Travail demandé:
a: Dans le texte sur la fraie des carpes, relevez tous les emplacements possibles d'une zone de fraie que cite la phrase commençant par « Ce peut être ».
b: Poursuivez le texte sur la fraie des carpes à partir de sa dernière phrase.

À l’approche de la période de reproduction, les carpes migrent pour se regrouper sur les frayères. C’est à peu près le même scénario tous les ans, sur les mêmes secteurs. Ce sont généralement les endroits les moins profonds et les plus chauds d’un étang ou d’un lac. Sur les plus petits plans d’eau, il y a souvent une seule zone de fraie, les plus grands en comptent plusieurs. Ce peut être un des bras du lac, au niveau de l’arrivée du cours d’eau qui l’alimente ou dans des baies enherbées. Lorsque la fraie bat son plein, les carpes perdent toute prudence et s’aventurent dans très peu d’eau. Il est alors facile d’estimer le cheptel et de repérer la présence de gros sujets sur une eau que l’on compte pêcher, même si tous les poissons ne viennent pas frayer en même temps.
Où les pêcher ?
Précisons qu’il n’y a plus, et depuis longtemps, de période de fermeture de la pêche des carpes. Ce n’est pas une espèce menacée. Raison de plus pour s’y essayer alors que celle du carnassier est souvent fermée ! Rien ne s’oppose donc au fait de les pêcher durant cette période, hormis votre propre éthique, voire les réserves temporaires mises en place dans certains départements jusqu’en juin, pour préserver les sandres sur les nids. Ceci dit, si vous envisagez de pêcher les carpes au paroxysme de la reproduction, je dois vous prévenir que vous risquez de vous casser les dents ! Contrairement aux sandres qui défendent les nids, les carpes auront la tête ailleurs et snoberont vos esches. Comme il est difficile de prévoir la date exacte, à son approche, je vous conseille d’anticiper le déplacement des poissons. Essayer de les intercepter plus ou moins en aval de ces zones, à l’entrée du bras où se trouve la principale frayère, voire à proximité du secteur où attendront encore quelques jours de plus certaines femelles (souvent les plus grosses) et où ne manqueront pas de passer celles qui, une fois leurs œufs libérés, repartiront et profiteront au passage de votre amorçage.

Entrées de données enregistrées

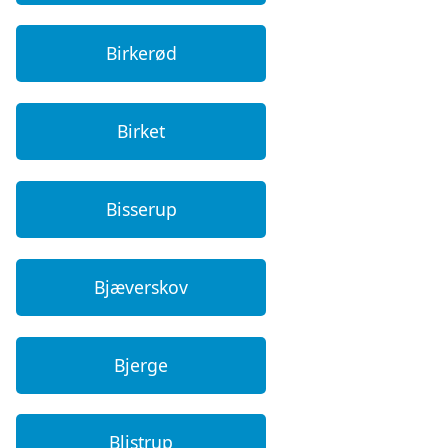
Birkerød
Birket
Bisserup
Bjæverskov
Bjerge
Blistrup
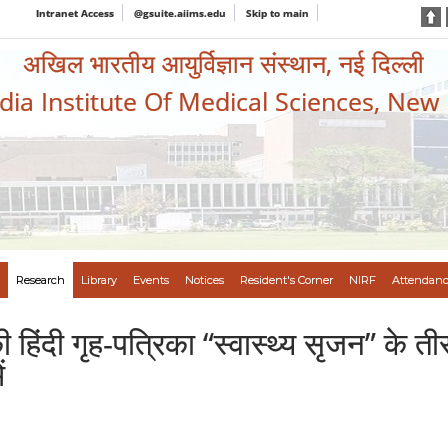
Intranet Access
@gsuite.aiims.edu
Skip to main
अखिल भारतीय आयुर्विज्ञान संस्थान, नई दिल्ली
ndia Institute Of Medical Sciences, New
Research
Library
Events
Notices
Resident's Corner
NIRF
Attendanc
 हिंदी गृह-पत्रिका “स्वास्थ्य सृजन” के त
ं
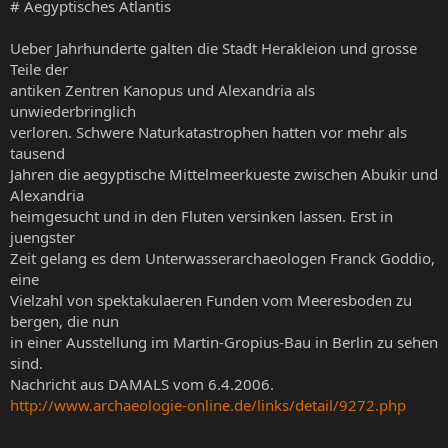
# Aegyptisches Atlantis
Ueber Jahrhunderte galten die Stadt Herakleion und grosse
Teile der
antiken Zentren Kanopus und Alexandria als
unwiederbringlich
verloren. Schwere Naturkatastrophen hatten vor mehr als
tausend
Jahren die aegyptische Mittelmeerkueste zwischen Abukir und
Alexandria
heimgesucht und in den Fluten versinken lassen. Erst in
juengster
Zeit gelang es dem Unterwasserarchaeologen Franck Goddio,
eine
Vielzahl von spektakulaeren Funden vom Meeresboden zu
bergen, die nun
in einer Ausstellung im Martin-Gropius-Bau in Berlin zu sehen
sind.
Nachricht aus DAMALS vom 6.4.2006.
http://www.archaeologie-online.de/links/detail/9272.php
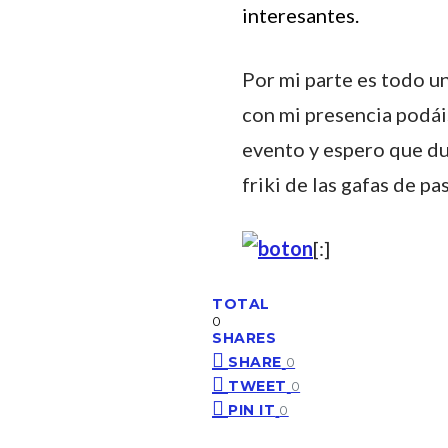
interesantes.
Por mi parte es todo un
con mi presencia podáis
evento y espero que d
friki de las gafas de p
[:]
TOTAL
0
SHARES
SHARE
0
TWEET
0
PIN IT
0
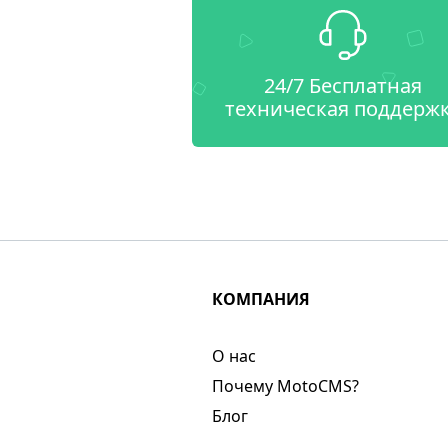
24/7 Бесплатная
техническая поддерж
КОМПАНИЯ
О нас​
Почему MotoCMS?
Блог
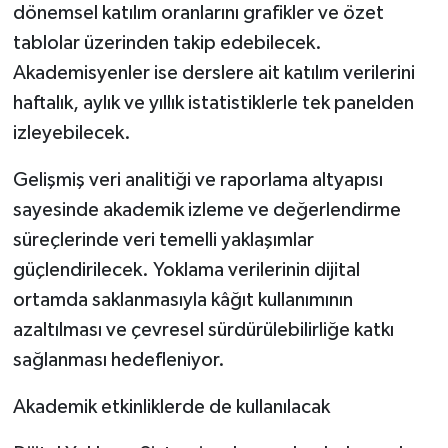
dönemsel katılım oranlarını grafikler ve özet
tablolar üzerinden takip edebilecek.
Akademisyenler ise derslere ait katılım verilerini
haftalık, aylık ve yıllık istatistiklerle tek panelden
izleyebilecek.
Gelişmiş veri analitiği ve raporlama altyapısı
sayesinde akademik izleme ve değerlendirme
süreçlerinde veri temelli yaklaşımlar
güçlendirilecek. Yoklama verilerinin dijital
ortamda saklanmasıyla kâğıt kullanımının
azaltılması ve çevresel sürdürülebilirliğe katkı
sağlanması hedefleniyor.
Akademik etkinliklerde de kullanılacak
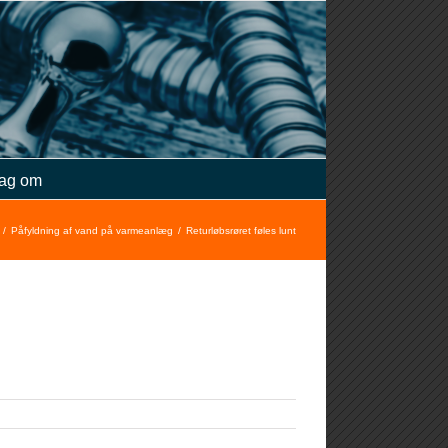
ag om
Påfyldning af vand på varmeanlæg
Returløbsrøret føles lunt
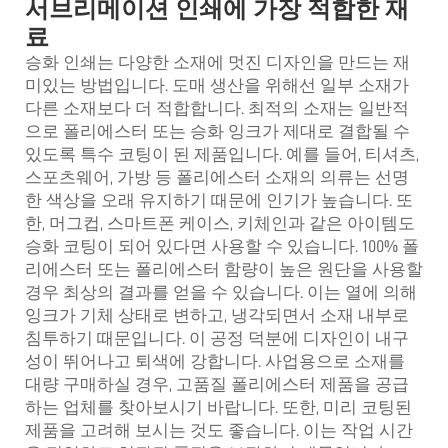
서브리메이션 인쇄에 가장 적합한 재
료
승화 인쇄는 다양한 소재에 멋진 디자인을 만드는 재
미있는 방법입니다. 도매 생산을 위해선 일부 소재가
다른 소재보다 더 적합합니다. 최적의 소재는 일반적
으로 폴리에스터 또는 승화 잉크가 제대로 결합될 수
있도록 특수 코팅이 된 제품입니다. 예를 들어, 티셔츠,
스포츠웨어, 가방 등 폴리에스터 소재의 의류는 선명
한 색상을 오래 유지하기 때문에 인기가 높습니다. 또
한, 머그컵, 스마트폰 케이스, 키체인과 같은 아이템도
승화 코팅이 되어 있다면 사용할 수 있습니다. 100% 폴
리에스터 또는 폴리에스터 함량이 높은 원단을 사용할
경우 최상의 결과를 얻을 수 있습니다. 이는 열에 의해
잉크가 기체 상태로 변하고, 냉각되면서 소재 내부로
침투하기 때문입니다. 이 공정 덕분에 디자인이 내구
성이 뛰어나고 퇴색에 강합니다. 사업용으로 소재를
대량 구매하실 경우, 고품질 폴리에스터 제품을 공급
하는 업체를 찾아보시기 바랍니다. 또한, 미리 코팅된
제품을 고려해 보시는 것도 좋습니다. 이는 작업 시간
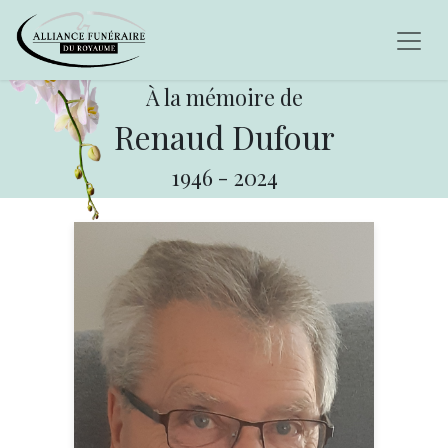
À la mémoire de
Renaud Dufour
1946
-
2024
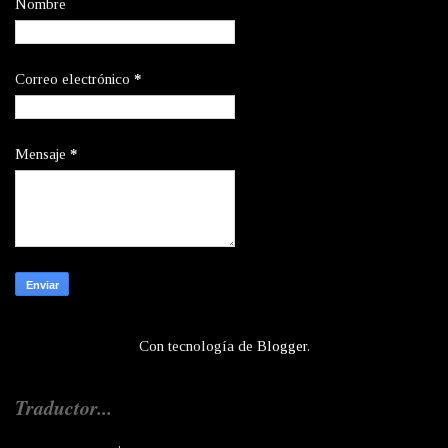
Nombre
Correo electrónico
*
Mensaje
*
Con tecnología de
Blogger
.
Traductor...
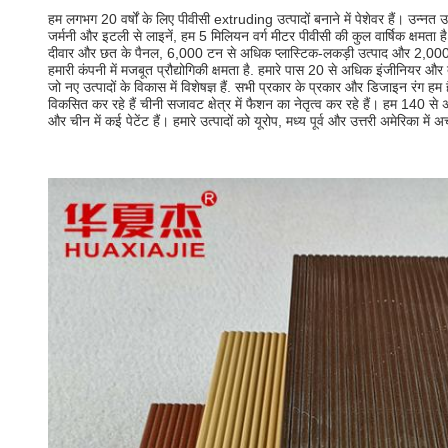
हम लगभग 20 वर्षों के लिए पीवीसी extruding उत्पादों बनाने में पेशेवर हैं। उन्नत 
जर्मनी और इटली से लाइनें, हम 5 मिलियन वर्ग मीटर पीवीसी की कुल वार्षिक क्षमता है
दीवार और छत के पैनल, 6,000 टन से अधिक प्लास्टिक-लकड़ी उत्पाद और 2,000
हमारी कंपनी में मजबूत प्रौद्योगिकी क्षमता है. हमारे पास 20 से अधिक इंजीनियर औ
जो नए उत्पादों के विकास में विशेषज्ञ हैं. सभी प्रकार के प्रकार और डिजाइन रंग हम 
विकसित कर रहे हैं चीनी सजावट क्षेत्र में फैशन का नेतृत्व कर रहे हैं। हम 140 से अध
और चीन में कई पेटेंट हैं। हमारे उत्पादों को यूरोप, मध्य पूर्व और उत्तरी अमेरिका में अ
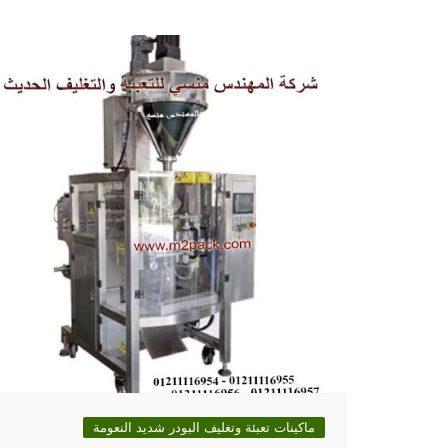
ماكينات تعبئة وتغليف البودر شديد النعومة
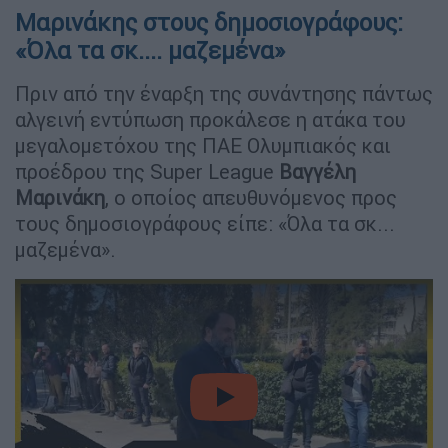
Μαρινάκης στους δημοσιογράφους:
«Όλα τα σκ.... μαζεμένα»
Πριν από την έναρξη της συνάντησης πάντως
αλγεινή εντύπωση προκάλεσε η ατάκα του
μεγαλομετόχου της ΠΑΕ Ολυμπιακός και
προέδρου της Super League
Βαγγέλη
Μαρινάκη
, ο οποίος απευθυνόμενος προς
τους δημοσιογράφους είπε: «Όλα τα σκ...
μαζεμένα».
video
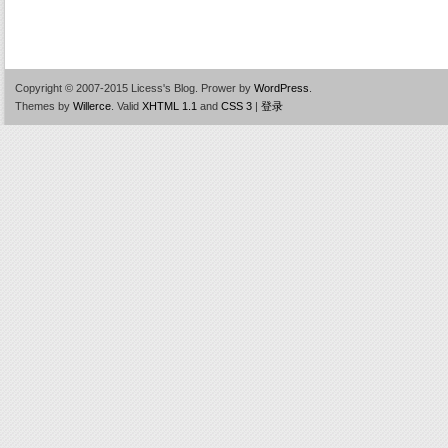
Copyright © 2007-2015 Licess's Blog.
Prower by
WordPress
.
Themes by
Willerce
.
Valid
XHTML 1.1
and
CSS 3
|
登录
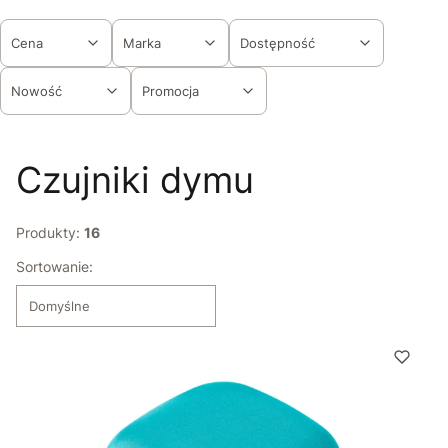
Cena
Marka
Dostępność
Nowość
Promocja
Koniec filtrów
Czujniki dymu
Produkty:
16
Lista produktów
Sortowanie:
Domyślne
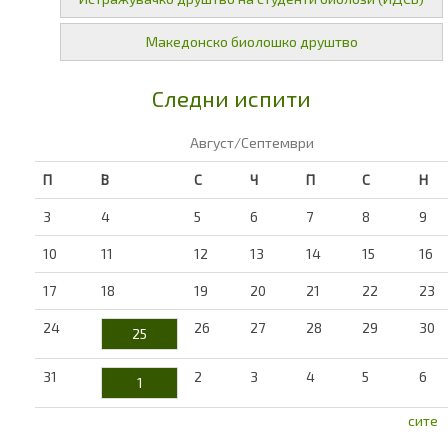
Македонско биолошко друштво
Следни испити
Август/Септември
П
В
С
Ч
П
С
Н
3
4
5
6
7
8
9
10
11
12
13
14
15
16
17
18
19
20
21
22
23
24
26
27
28
29
30
25
31
2
3
4
5
6
1
сите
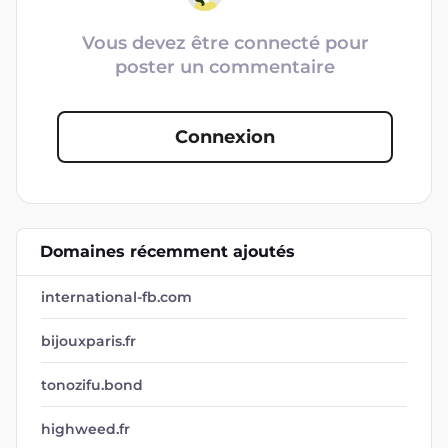
Vous devez être connecté pour
poster un commentaire
Connexion
Domaines récemment ajoutés
international-fb.com
bijouxparis.fr
tonozifu.bond
highweed.fr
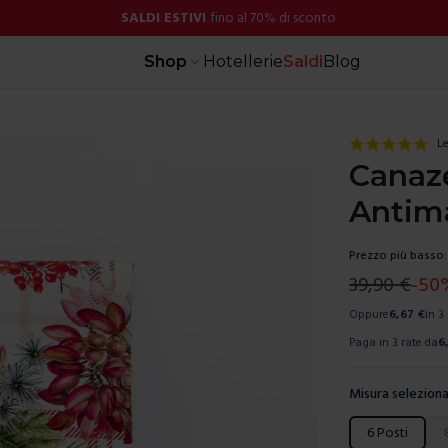
SALDI ESTIVI
fino al 70% di sconto
Shop
Hotellerie
Saldi
Blog
Le
Canaze
Antim
Prezzo più basso:
39,90
€
-
50
Oppure
6,67
€
in 3
Paga in 3 rate da
6
Misura seleziona
Scegli una mis
6 Posti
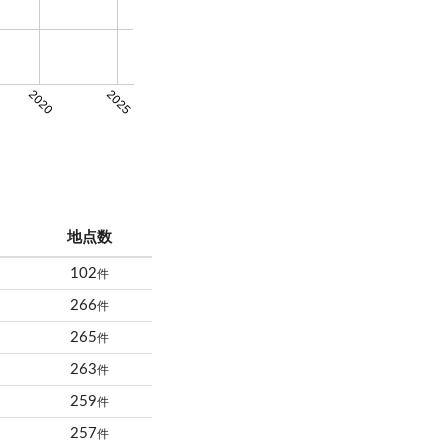
2020
2025
地点数
102
件
266
件
265
件
263
件
259
件
257
件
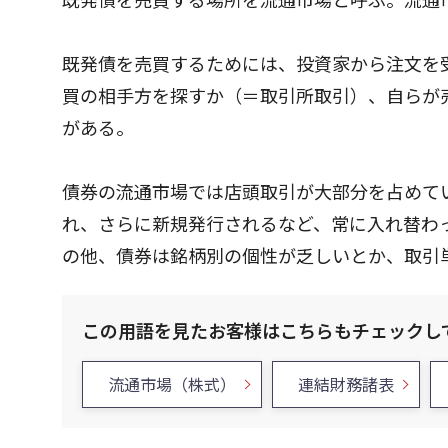
既発債を売買するためには、投資家から注文を
買の相手方を探すか（＝取引所取引）、自らが
がある。
債券の流通市場では店頭取引が大部分を占めて
れ、さらに新規発行されるなど、常に入れ替わ
の他、債券は銘柄別の個性が乏しいとか、取引
この用語を見たお客様はこちらもチェックし
流通市場（株式）
連結財務諸表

Réponses attendues:
a:
- un des bras du lac
- au niveau de l'arrivée du cours d'eau qui l'alimente
- dans des baies enherbées

b:
Le bon poste
Au printemps, avant la fraie, les carpes ont besoin de protéines pour fabriquer leur stock d’œufs. Comme la nature est bien faite, c’est aussi la période où la nature revit. Les jours s’allongent, le regain de luminosité fait pousser les herbiers dans lesquels les populations d’escargots (planorbes, etc.) se développent. Ces zones de faible profondeur où la lumière pénètre, favorisant à la fois la photosynthèse et le réchauffement, sont à privilégier. Lorsque l’on se promène autour d’un lac ou sur les berges d’une rivière, on remarque vite qu’il y a des secteurs plus ensoleillés, où la végétation se développe plus. Les carpes vont les fréquenter et c’est là que vous devez amorcer, idéalement avec des appâts protéinés. Vous devez bien comprendre qu’elles n’attendent pas après nous pour se nourrir. Si vous dispersez vos appâts là où elles ne sont pas, vous allez perdre votre temps et votre argent. Par contre, si vous leur facilitez la tâche en leur mettant sous le nez des appâts qualitatifs en quantité suffisante, vous devriez arriver assez facilement à en capturer quelques-unes.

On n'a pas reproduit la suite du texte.